Program Overview:

Undergraduate Political Science Major

Both a humanistic and social scientific discipline, political science is dedicated to the study of power, politics and government. Political science tries to understand how politics works. Why do countries fight wars? Why can’t the Democrats and Republicans in Congress cooperate with each other? Why are some countries rich and others poor? What does it mean to act ethically in politics? Political science develops skills in critical thinking, data analysis and ethical reasoning, and cultivates knowledge about current and past political events across the world.
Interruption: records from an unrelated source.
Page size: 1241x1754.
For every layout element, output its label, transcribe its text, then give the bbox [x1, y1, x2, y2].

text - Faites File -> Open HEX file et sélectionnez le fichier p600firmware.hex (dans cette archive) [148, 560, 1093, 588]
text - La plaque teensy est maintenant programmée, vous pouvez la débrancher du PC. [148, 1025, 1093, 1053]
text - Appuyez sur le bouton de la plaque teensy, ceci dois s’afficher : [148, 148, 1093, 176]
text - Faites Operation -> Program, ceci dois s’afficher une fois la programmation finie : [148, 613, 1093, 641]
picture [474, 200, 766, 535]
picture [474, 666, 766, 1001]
A background in political science is indispensable for work in politics and government and a number of different careers related to law, journalism, science, business and medicine.

Program Goals

Graduates will be prepared to:

  • Demonstrate the capacity to think critically about local, national and global politics
  • Demonstrate familiarity with the major forms of government in the world, political and economic relations among nations and key works of political inquiry
  • Use various social science methodologies common to the field of political science, including political theory
  • Write persuasively and communicate effectively
  • Work independently and conduct independent research

Required Courses

  • 3 of the following introductory courses:
    • POLI SCI 201 Introduction to Political Theory
    • POLI SCI 220 American Government and Politics
    • POLI SCI 221 Urban Politics
    • POLI SCI 230 Introduction to Law in the Political Arena
    • POLI SCI 240 Introduction to International Relations
    • POLI SCI 250 Introduction to Comparative Politics
  • 6 additional 300-level political science courses
  • POLI SCI 395 Research Seminar
  • STAT 202 Introduction to Statistics

Program Details

While political science is a venerable discipline, it is also exciting in its continual relevance and the diversity of its subjects—political theory, international relations, comparative politics and American politics. Political science deploys multiple methods—qualitative, quantitative, historical, comparative, interpretative and critical—to investigate a plethora of topics and issues, among them war, strategy, law, legislation, local politics, public life, voting, public opinion, authority, urban dynamics, poverty, human rights, social capital, executive power, foreign policy, trade flows, international organizations and revolutions in all parts of the world. Political science provides a broad liberal arts education while focusing on politics and public life, and contributes to civic education by offering student-citizens the means to better understand and engage politics and public life.